Data extracted from a collection
--
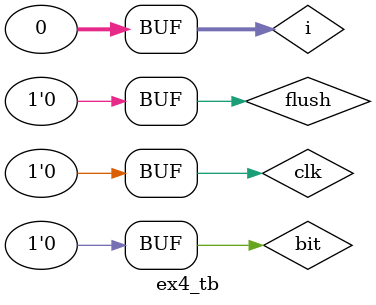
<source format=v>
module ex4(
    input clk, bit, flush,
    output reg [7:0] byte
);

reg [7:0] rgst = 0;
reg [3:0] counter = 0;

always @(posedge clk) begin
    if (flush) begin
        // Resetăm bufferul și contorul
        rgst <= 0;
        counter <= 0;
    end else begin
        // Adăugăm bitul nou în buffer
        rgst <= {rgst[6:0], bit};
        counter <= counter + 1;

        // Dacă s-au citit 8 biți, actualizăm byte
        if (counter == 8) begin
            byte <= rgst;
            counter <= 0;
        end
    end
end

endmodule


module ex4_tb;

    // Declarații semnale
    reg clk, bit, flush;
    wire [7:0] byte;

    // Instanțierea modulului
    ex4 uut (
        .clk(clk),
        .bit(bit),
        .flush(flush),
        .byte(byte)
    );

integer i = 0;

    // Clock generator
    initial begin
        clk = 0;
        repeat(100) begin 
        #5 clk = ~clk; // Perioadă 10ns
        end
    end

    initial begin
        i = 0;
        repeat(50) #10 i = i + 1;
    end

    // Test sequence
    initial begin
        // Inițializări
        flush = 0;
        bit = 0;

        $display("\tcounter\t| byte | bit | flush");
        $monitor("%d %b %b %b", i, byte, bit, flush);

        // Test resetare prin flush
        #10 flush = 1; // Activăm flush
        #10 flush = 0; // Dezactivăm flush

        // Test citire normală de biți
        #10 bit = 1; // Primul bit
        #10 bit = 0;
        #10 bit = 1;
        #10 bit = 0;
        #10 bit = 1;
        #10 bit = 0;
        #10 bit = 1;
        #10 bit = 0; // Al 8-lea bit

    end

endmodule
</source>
--
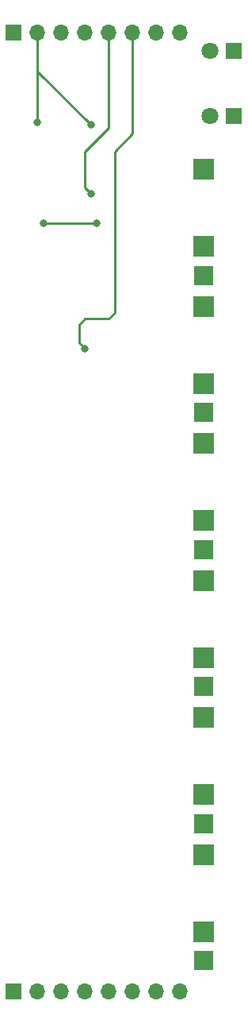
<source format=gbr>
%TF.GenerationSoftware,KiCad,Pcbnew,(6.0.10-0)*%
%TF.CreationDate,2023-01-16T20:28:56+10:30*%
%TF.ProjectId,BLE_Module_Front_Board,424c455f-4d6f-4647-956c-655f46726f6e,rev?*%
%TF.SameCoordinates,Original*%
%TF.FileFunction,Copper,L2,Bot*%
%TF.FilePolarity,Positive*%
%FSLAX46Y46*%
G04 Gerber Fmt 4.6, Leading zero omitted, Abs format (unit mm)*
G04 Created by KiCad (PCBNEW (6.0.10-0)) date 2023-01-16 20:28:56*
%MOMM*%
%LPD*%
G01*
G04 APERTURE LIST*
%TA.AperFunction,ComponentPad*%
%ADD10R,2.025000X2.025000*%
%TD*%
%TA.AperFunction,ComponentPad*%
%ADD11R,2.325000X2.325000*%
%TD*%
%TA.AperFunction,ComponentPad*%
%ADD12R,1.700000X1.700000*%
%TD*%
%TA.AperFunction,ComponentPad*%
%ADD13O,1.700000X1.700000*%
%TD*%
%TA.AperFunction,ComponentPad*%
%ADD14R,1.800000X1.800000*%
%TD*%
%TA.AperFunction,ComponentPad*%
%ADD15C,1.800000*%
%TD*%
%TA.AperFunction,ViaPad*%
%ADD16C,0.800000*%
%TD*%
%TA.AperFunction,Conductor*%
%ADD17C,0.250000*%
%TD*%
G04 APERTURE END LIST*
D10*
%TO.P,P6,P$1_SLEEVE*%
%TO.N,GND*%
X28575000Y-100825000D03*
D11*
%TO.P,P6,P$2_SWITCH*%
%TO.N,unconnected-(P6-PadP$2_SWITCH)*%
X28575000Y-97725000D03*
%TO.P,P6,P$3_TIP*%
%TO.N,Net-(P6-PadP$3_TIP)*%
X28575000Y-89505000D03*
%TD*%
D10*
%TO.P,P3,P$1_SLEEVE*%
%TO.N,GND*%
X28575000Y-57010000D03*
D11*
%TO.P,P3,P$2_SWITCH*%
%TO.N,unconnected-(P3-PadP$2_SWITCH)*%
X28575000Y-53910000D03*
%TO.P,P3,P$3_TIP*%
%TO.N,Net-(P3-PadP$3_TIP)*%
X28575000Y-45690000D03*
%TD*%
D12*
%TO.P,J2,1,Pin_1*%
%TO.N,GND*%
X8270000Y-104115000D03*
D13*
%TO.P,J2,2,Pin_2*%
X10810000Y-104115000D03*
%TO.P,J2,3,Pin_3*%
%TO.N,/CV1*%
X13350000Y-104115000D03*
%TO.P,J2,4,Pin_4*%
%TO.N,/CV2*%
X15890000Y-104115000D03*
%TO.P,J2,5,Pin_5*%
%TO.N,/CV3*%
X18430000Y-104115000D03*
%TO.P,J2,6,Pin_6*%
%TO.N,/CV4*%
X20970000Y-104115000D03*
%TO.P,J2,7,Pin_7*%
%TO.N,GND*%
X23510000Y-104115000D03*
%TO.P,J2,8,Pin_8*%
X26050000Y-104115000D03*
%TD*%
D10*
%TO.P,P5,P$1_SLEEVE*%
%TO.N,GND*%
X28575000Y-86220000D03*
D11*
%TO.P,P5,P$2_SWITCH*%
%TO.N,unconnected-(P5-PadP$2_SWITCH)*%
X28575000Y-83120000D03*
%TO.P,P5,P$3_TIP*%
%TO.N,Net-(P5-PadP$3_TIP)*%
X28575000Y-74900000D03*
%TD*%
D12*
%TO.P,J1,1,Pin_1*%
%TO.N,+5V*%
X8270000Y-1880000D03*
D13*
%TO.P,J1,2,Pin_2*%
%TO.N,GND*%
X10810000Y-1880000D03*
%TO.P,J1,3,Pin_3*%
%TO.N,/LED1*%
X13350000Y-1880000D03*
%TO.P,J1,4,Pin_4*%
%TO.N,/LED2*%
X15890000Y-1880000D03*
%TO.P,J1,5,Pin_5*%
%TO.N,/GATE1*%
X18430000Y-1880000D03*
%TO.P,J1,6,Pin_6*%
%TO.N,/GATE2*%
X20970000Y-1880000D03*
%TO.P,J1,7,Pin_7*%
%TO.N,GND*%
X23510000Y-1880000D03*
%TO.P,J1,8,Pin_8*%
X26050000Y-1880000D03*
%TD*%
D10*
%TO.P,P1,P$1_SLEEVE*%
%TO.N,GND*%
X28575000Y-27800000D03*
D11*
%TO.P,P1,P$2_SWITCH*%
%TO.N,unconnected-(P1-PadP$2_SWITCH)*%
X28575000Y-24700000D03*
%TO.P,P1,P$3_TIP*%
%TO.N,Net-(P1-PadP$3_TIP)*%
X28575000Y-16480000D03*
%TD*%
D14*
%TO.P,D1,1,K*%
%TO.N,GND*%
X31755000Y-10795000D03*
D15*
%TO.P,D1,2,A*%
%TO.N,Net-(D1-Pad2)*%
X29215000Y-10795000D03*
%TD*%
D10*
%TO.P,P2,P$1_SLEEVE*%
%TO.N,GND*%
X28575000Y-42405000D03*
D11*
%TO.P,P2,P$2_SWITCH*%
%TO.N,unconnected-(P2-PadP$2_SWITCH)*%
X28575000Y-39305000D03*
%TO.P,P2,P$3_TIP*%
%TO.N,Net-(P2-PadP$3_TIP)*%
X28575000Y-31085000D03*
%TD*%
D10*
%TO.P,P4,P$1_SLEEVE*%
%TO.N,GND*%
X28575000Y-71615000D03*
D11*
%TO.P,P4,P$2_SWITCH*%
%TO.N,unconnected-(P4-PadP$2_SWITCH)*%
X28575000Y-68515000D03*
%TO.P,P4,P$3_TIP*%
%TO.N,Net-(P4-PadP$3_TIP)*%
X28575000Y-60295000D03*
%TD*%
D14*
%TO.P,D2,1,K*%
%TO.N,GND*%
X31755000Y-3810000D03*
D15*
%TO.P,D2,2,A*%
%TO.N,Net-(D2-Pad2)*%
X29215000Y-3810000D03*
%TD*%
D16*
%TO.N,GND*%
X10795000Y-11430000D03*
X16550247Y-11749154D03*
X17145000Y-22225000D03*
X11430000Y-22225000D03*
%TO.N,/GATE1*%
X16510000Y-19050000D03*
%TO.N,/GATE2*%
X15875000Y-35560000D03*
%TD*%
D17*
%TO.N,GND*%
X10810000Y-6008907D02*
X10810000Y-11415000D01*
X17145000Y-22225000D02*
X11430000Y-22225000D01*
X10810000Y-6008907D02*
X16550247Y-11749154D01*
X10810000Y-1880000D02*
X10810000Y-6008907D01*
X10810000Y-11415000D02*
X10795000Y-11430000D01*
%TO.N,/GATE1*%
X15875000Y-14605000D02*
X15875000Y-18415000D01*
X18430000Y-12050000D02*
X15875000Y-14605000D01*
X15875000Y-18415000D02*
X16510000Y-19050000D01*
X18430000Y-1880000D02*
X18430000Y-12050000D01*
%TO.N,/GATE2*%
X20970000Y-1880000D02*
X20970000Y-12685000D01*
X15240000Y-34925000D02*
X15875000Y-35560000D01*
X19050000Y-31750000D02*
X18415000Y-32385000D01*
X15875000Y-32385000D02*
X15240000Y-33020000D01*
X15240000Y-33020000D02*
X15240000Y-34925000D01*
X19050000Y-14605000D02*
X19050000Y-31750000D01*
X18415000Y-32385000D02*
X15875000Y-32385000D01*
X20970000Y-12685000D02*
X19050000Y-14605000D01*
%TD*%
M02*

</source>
--
**Task prompt:**
Copy all lines above containing the string "biți".

**Expected answer:**
        // Dacă s-au citit 8 biți, actualizăm byte
        // Test citire normală de biți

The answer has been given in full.